Mada took no notice whatever of Ave, although from what her companion had told her, she knew quite a lot about him. The nanny deftly put a folding chair down on the sand and Mada sat on it, wrapping the sheet round her as the ancients used to drape themselves in their robes.

Kutsi Merc noticed the impression that Mada had made on Ave, and he hunched his back even more as he bent down to speak.

“Shall we show this to the local natives?”

And with a significant smile on his clever, evil face, he held a small, smooth board out to Ave. Sitting on the sand and admiring Mada, Ave vaguely replied:

“Well, I didn’t realise we’d brought that with us!”

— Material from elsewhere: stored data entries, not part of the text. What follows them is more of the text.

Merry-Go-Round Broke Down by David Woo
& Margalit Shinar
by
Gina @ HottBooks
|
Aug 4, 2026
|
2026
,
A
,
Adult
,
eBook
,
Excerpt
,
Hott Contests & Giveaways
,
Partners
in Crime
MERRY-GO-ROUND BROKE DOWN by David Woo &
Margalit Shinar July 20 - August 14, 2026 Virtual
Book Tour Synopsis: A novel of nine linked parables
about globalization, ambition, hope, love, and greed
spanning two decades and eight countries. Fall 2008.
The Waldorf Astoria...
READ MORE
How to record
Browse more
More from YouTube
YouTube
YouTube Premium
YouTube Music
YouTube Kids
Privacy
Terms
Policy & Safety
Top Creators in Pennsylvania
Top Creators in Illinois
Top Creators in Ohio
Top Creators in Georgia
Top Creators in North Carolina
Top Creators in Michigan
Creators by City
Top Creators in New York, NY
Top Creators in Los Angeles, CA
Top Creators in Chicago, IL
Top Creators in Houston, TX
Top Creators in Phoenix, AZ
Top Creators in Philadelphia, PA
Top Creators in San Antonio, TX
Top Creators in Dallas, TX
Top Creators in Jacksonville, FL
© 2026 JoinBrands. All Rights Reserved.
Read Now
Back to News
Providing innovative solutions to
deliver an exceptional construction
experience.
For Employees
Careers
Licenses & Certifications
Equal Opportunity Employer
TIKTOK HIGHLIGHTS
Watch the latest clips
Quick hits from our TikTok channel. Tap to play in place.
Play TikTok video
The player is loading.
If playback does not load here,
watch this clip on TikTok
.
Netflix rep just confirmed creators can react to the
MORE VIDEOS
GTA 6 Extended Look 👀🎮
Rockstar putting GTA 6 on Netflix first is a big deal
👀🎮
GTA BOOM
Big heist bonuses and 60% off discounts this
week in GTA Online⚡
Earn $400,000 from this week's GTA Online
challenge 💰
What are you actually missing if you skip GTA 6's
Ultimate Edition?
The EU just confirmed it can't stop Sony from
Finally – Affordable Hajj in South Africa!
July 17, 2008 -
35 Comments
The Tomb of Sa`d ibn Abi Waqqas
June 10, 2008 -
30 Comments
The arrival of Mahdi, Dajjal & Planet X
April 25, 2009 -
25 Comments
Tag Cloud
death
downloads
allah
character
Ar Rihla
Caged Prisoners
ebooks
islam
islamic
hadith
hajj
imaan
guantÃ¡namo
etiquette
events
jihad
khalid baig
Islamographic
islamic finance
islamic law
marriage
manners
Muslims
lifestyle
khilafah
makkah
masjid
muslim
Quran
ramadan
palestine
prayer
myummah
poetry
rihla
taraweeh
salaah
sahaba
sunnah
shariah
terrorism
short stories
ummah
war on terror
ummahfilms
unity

“The proud and beautiful Mada Jupi is here,” said the secretary encouragingly. Ave Mar stood up. Thanks to his impressive height, long, strong neck and piercing eyes, he gave the impression of looking over the heads of everybody else.

In obedience to his own impulse, as it seemed to him, he took the board from Kutsi and walked boldly with it into the water.

Without taking her eyes off Kutsi, Mada’s companion whispered into the girl’s ear:

“Look, Mada! The stranger from Danjab I was telling you about has taken a board with him.”

In spite of the breakwater, built to make swimming easier when the tide was coming in, the waves were crashing violently onto the shore. Outside the barrier, they were truly gigantic, rearing up their foaming crests one after another as on the open sea.

“Where’s he swimming to?” asked Mada’s companion in alarm. “Shouldn’t we call the lifeguards?”

“He’s a better swimmer than you think,” commented Mada vaguely.

“But why’s he taken that board? It’s frightening to watch.”

Even so, she couldn’t take her eyes off him.

Ave swam as far as the breakwater and climbed over it. He had now attracted the attention of many swimmers.

“Why did you decide he’s that particular stranger?” asked Mada.

“Because of his companion. Roundheaded, like me; a hunchback into the bargain, yet he’s as proud as if he was strolling along the beach of Danjab. I feel ashamed for our own people. Isn’t anyone going to teach that show-off how to swim?”